* _Job_:
Count the lines in the items below that contain the word "nearest". How many are there? Reply with the number only.

* _Available data_:
+---+

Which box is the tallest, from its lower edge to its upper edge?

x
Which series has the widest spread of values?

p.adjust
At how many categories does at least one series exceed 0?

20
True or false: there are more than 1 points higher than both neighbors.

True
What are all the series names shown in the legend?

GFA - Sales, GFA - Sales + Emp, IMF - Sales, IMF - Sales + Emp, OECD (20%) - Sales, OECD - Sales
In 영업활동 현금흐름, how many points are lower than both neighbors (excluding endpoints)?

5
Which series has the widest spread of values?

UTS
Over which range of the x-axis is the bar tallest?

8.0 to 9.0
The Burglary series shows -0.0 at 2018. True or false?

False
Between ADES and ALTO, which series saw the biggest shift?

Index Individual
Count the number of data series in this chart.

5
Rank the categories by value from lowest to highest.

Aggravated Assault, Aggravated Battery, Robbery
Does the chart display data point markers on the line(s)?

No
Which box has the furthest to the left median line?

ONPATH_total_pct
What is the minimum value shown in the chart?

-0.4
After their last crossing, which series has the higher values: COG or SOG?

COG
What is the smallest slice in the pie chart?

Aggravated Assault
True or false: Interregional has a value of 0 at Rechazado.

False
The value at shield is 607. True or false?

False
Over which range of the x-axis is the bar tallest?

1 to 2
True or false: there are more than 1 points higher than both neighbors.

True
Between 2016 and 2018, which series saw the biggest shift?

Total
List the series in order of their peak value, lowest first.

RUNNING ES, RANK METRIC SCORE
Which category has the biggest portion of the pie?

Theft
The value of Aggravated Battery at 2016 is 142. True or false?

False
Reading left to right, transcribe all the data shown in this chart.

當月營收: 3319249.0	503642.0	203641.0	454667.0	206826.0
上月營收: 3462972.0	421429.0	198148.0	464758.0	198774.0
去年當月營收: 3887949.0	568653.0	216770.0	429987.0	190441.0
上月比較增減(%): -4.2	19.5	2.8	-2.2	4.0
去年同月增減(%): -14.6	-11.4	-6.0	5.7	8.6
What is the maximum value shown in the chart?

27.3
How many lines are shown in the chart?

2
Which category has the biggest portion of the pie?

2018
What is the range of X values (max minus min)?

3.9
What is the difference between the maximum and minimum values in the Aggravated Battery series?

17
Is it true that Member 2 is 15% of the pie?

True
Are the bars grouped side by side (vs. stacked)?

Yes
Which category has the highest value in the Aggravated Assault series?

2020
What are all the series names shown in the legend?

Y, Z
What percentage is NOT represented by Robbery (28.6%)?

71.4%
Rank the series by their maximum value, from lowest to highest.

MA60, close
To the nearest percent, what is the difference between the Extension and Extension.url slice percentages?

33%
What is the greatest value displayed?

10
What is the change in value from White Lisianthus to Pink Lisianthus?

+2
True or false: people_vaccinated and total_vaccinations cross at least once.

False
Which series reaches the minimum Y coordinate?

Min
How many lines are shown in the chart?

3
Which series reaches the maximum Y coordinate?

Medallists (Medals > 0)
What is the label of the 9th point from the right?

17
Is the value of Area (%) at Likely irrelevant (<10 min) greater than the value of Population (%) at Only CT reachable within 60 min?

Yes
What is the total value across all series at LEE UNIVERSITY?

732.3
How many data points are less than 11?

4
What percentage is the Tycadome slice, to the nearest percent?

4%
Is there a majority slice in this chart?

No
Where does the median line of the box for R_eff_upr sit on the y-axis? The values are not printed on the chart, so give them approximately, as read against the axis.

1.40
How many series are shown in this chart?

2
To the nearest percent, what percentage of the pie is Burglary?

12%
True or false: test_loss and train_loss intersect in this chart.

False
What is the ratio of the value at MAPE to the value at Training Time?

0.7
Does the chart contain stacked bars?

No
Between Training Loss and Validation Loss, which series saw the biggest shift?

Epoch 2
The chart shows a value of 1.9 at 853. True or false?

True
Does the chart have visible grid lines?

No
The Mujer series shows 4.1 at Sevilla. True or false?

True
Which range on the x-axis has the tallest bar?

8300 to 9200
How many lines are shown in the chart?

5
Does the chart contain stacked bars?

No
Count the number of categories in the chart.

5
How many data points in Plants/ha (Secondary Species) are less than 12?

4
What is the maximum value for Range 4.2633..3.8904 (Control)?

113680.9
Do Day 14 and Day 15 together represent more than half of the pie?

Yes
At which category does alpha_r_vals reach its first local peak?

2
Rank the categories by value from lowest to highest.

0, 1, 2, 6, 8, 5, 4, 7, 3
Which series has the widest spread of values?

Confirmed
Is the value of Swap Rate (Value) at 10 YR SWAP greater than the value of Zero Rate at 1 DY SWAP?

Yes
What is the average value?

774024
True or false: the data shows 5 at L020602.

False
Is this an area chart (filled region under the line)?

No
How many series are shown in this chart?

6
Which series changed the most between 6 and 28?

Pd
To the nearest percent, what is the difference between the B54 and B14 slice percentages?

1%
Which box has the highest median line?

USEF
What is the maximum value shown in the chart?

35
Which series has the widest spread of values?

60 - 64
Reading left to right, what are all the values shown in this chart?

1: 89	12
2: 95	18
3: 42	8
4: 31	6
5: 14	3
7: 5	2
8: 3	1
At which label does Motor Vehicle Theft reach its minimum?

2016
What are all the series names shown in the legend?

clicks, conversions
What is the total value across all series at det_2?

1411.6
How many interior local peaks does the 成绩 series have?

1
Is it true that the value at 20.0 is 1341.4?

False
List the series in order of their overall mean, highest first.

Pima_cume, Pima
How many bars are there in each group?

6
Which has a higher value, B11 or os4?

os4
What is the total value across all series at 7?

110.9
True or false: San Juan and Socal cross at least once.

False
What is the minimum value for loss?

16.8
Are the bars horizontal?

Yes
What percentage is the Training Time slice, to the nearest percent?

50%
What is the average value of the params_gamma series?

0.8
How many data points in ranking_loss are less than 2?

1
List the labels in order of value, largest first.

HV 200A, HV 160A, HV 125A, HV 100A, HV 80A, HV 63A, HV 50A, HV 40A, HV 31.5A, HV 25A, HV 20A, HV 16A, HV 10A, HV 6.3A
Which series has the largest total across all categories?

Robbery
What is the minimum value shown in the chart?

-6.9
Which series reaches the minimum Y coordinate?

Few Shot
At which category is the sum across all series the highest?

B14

+---+

* _Your response_:
5